Sorry I originally posted to a dead thread …
AMD’s response is entirely correct concerning latest so-called vulnerability by Austrian security researchers. Here is my synopsis of the issues presented
To summarize the paper’s side channel attack: 1) The user starts a browser and goes to a evil site that starts up a malware Javascript process thread L1 data cache of core “X”. 2) The user has another process thread using the the same core “X” that is encrypting/decrypting (i.e., using AES key encryption) some text. The malware site needs to install a “special timer” application on the users computer to time the cache collisions with encryption thread (to get around the Address-Space Layout Randomization ASLR). The malware is then able to determine parts of the private encryption/decryption key through cache hit timings.
The main problem with this the stock browsers “do not” have the required timers to perform the attack. Therefore, the only way to perform the attack is to “manually” install a timer that has enough granularity to perform the side channel attacks. The malware needs to break the browser’s sandbox or get the user to install some additional malware. This is identified in a referenced paper “ASLR on the Line: Practical Cache Attacks on the MMU,” (Ben Gras). To quote the paper:
“To implement AnC, we needed to implement better synthetic timers than the one provided by the current browsers.”

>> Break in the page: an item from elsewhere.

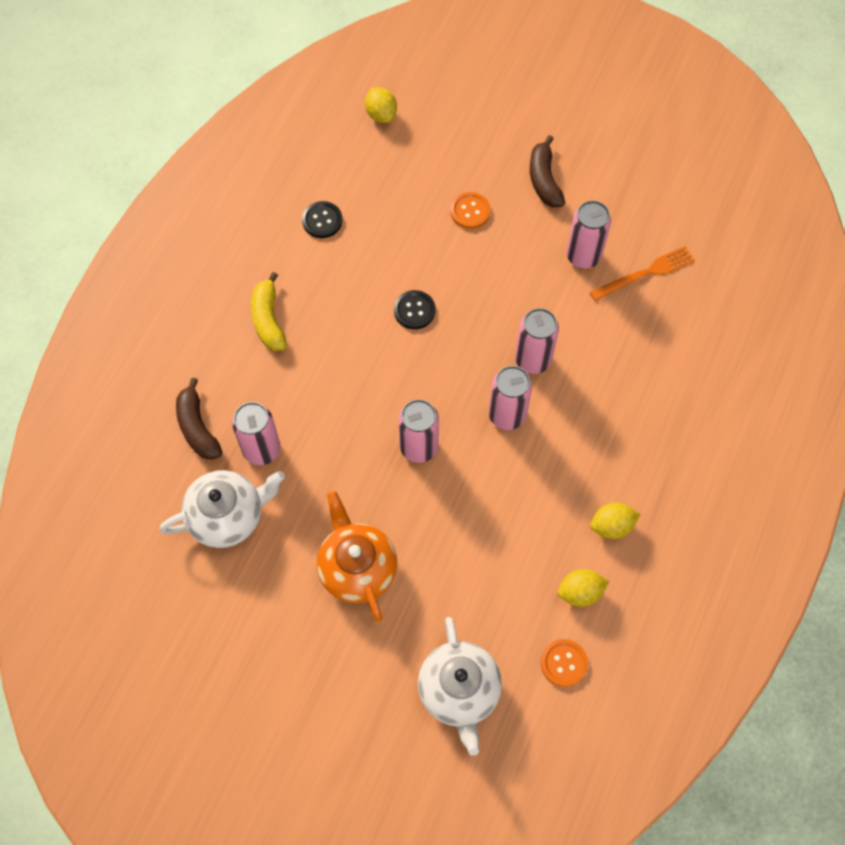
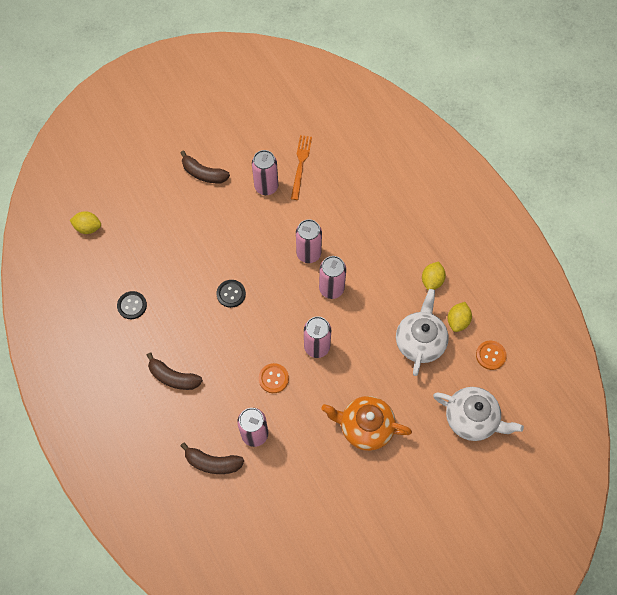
camera: 55 degrees left, 0 degrees up
(228, 516) = (282, 480): white teapot -> white teapot (420, 341)
(268, 319) = (173, 377): yellow banana -> brown banana
(470, 211) = (192, 224): orange button -> orange button (273, 378)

This attack appears not to hurt individual single user PCs, unless there was direct malware attack (i.e., broken sandbox, malware downloaded and installed). At that point your PC has already been pwnd. Then the side channel attack doesn’t matter anymore.
Where this attack would be possible would be on a multi-user server (unusual archaic use case) or on a multi-user virtual server (usual use case). Since the paper doesn’t include anything specific this type of attack, I can only assume companies that provide virtual services like AWS, Azure, Google Web Services, Citrix, and VMWare have mitigations for these types of attacks (i.e.,L1 data cache flushing between third party communal core usage). As for a multi-user system (rare case), I would suggest turning off multi-threading. I suspect an AMD 64 core system is plenty of horse power for most situations.
An additional security mitigation would to not provide a nanosecond timer to the user space without the user and/or executable having the appropriate kernel access permissions. The kernel could expose timers to the user space with the bottom 6-7 bits masked. Special applications that require high quality timers would be installed with that privilege (i.e., databases, real time systems). This wouldn’t stop malware attacking the kernel. If someone has Kernel level access, the game is over anyways.